╭──

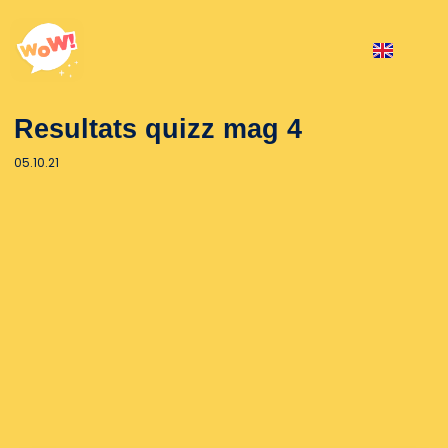
Resultats quizz mag 4
05.10.21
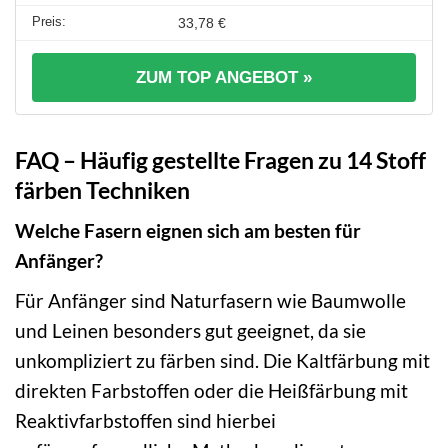
33,78 €
ZUM TOP ANGEBOT »
FAQ – Häufig gestellte Fragen zu 14 Stoff
färben Techniken
Welche Fasern eignen sich am besten für
Anfänger?
Für Anfänger sind Naturfasern wie Baumwolle
und Leinen besonders gut geeignet, da sie
unkompliziert zu färben sind. Die Kaltfärbung mit
direkten Farbstoffen oder die Heißfärbung mit
Reaktivfarbstoffen sind hierbei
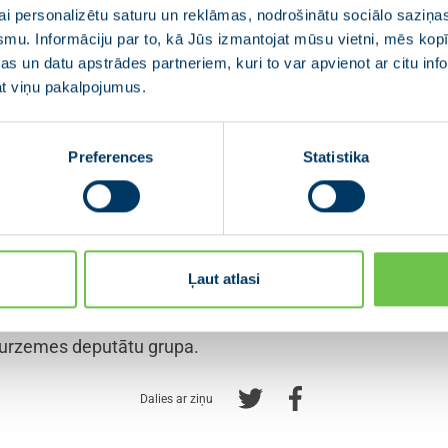
i personalizētu saturu un reklāmas, nodrošinātu sociālo saziņas
dzemes deputātu grupa, kuras mērķis ir apvienot dažādu p
smu. Informāciju par to, kā Jūs izmantojat mūsu vietni, mēs ko
u tieši Vidzemes reģionam nozīmīgus jautājumus.
s un datu apstrādes partneriem, kuri to var apvienot ar citu inf
jat viņu pakalpojumus.
tājs būs Jānis Zariņš (“Jaunā VIENOTĪBA”), savukārt vie
 Kopumā grupai pievienojušies 12 deputāti no dažādām 
Preferences
Statistika
am ir savas prioritātes un izaicinājumi. Šī grupa 
i Saeimā aktualizētu tieši Vidzemes cilvēku vajad
bu. Svarīgi mazināt plaisu starp iedzīvotājiem un 
Ļaut atlasi
enotu ar deputātu darbu saistītas iniciatīvas, Saeimas dep
Kurzemes deputātu grupa.
Dalies ar ziņu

╰──

> _Exercise brief_
Copy out the rows from the very beginning down to and including the line that contains "Reaktivfarbstoffen sind hierbei". Leave out the pictures.

> _Your response_
Resultats quizz mag 4
05.10.21
33,78 €
ZUM TOP ANGEBOT »
FAQ – Häufig gestellte Fragen zu 14 Stoff
färben Techniken
Welche Fasern eignen sich am besten für
Anfänger?
Für Anfänger sind Naturfasern wie Baumwolle
und Leinen besonders gut geeignet, da sie
unkompliziert zu färben sind. Die Kaltfärbung mit
direkten Farbstoffen oder die Heißfärbung mit
Reaktivfarbstoffen sind hierbei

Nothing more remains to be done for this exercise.